Mas aí veio o episódio final, que não tinha mais nada a responder sobre a mitologia, precisando apenas decidir quem seria o próximo Jacob e qual seria o destino dos personagens depois disso. Nessa questão, foram irretocáveis. A ação da ilha, as epifanias  de Jack e Hurley (Jorge Garcia), o avião que salvou alguns personagens, a morte que encontrou outros, o bambuzal do episódio piloto e os olhos de Jack se fechando pela última vez. Ali, naquele último piscar, estava embutida a maior revelação acerca dos flashes alternativos: em um plano posterior à vida, pessoas que viveram juntas experiências muito fantásticas, podem se encontrar e compartilhar a consciência disso.
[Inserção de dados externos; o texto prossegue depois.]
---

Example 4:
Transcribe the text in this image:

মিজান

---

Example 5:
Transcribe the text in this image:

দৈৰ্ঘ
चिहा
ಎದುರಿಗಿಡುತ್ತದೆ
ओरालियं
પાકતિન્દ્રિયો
É um conceito espiritualista que flerta com o sentimentalismo, mas que tem sua força no que ficou decidido e estabelecido desde que a série começou: todos eles estiveram unidos pelo destino, por amarras muito claras, sendo lembrados o tempo todo de que não havia como escapar disso.

Destino, fé, mito e ciência, foram as palavras-chave de Lost desde o começo, sendo ela o resultado mais contundente da união de todos esses conceitos. O destino que os unia contra a vontade deles, a fé que foi manipulada para intuitos nem sempre nobres, a ciência que foi confundida com mito, numa piscada de olhos dos roteiros para teorias que vêm sendo discutidas há muito tempo. O que se lê nas páginas de Eram os Deuses Astronautas não é nada mais que isso: ciência, tecnologia ou natureza, sob prismas nunca vistos pela humanidade, sendo confundidos com mitos, por conta da incapacidade humana de reconhecer essas questões. E lá fundo, só por provocação, uma pequena dose de sobrenatural porque, enfim, a vida está cheia dessas ousadias superiores.

Nunca, em toda a história da televisão, uma história foi contada de formas tão ousadas, tão provocativas, tão cheias de referências, construindo um universo tão especial, que acabou tornando a experiência de acompanhá-la numa versão real daquilo que muitos terminaram criticando. A sociedade dos fãs de Lost é imensa e, durante seis anos, mergulhou encantadoramente em tudo que dizia respeito a ela. Mesmo que de idades diferentes, de sexos diferentes, de geografias diferentes, naqueles momentos diante da TV, todos nós estávamos compartilhando uma experiência única, jamais sentida e compartilhada, que nos unia contra a nossa vontade e que nos controlava completamente, nos tornando críticos ferrenhos, teóricos vorazes, parte de uma rede quase lúdica de emoção e catarse. Talvez nós, daqui a muito tempo, nos encontremos num flash alternativo qualquer, para compartilhar novamente a experiência poderosa e inacreditável de ser fã de Lost.